Sue Weber

Personal information
- Full name: Susan Lynn Weber
- Date of birth: April 1, 1986 (age 40)
- Place of birth: Islip, New York, United States
- Height: 5 ft 6 in (1.68 m)
- Position: Defender

Team information
- Current team: Boston Breakers
- Number: 20

College career
- Years: Team / Apps / (Gls)
- 2004: Georgia Bulldogs
- 2005–2007: Hofstra Pride

Senior career*
- Years: Team / Apps / (Gls)
- 2006–2008: Long Island Fury
- 2008: Long Island Rough Riders / 13 / (0)
- 2009: Boston Breakers / 9 / (0)
- 2010–: Philadelphia Independence

International career
- United States U-17

= Sue Weber =

American soccer player

Susan Lynn Weber (born April 1, 1986) is an American soccer defender who previously played for Philadelphia Independence of Women's Professional Soccer.

==Education==

She attended Islip High School on Long Island.

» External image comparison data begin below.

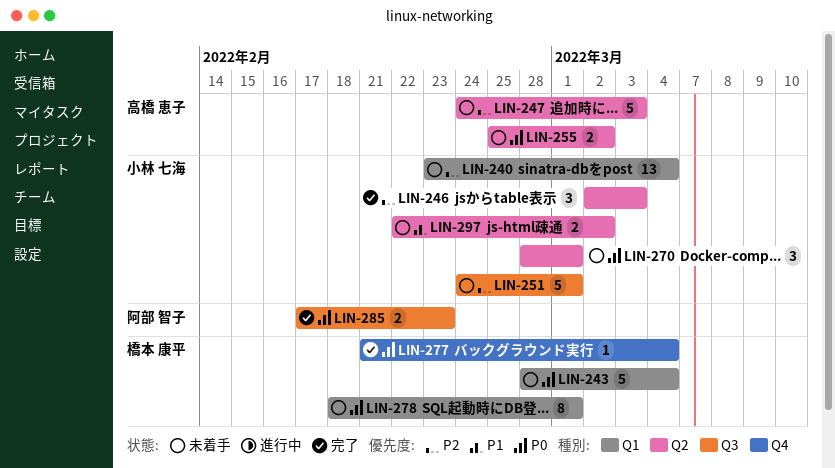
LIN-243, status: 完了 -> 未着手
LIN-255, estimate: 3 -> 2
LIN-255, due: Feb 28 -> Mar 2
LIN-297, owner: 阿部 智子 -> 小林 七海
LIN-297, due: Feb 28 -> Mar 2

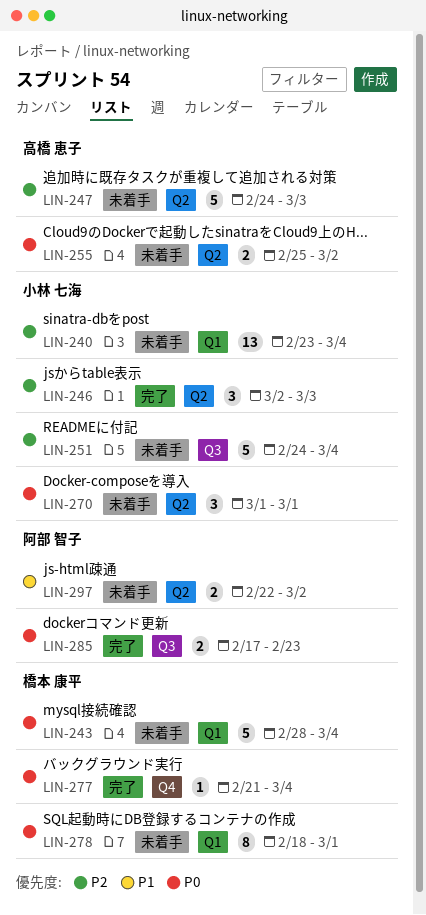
LIN-251, due: Mar 1 -> Mar 4
LIN-270, start: Feb 28 -> Mar 1
LIN-297, owner: 小林 七海 -> 阿部 智子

She got her bachelor's degree in physical education at Hofstra University in 2008.

==Sporting career==
She was named the CAA Female Scholar-Athlete of the Year in 2007. She was also named First-Team Academic All-American. In 2008, she was the first soccer All-American at Hofstra and women's league Defender of the Year.

Weber's #20 was retired by the Hofstra University, where she played for three seasons (2005–07). Weber was also the first player in program history to earn All-America honors.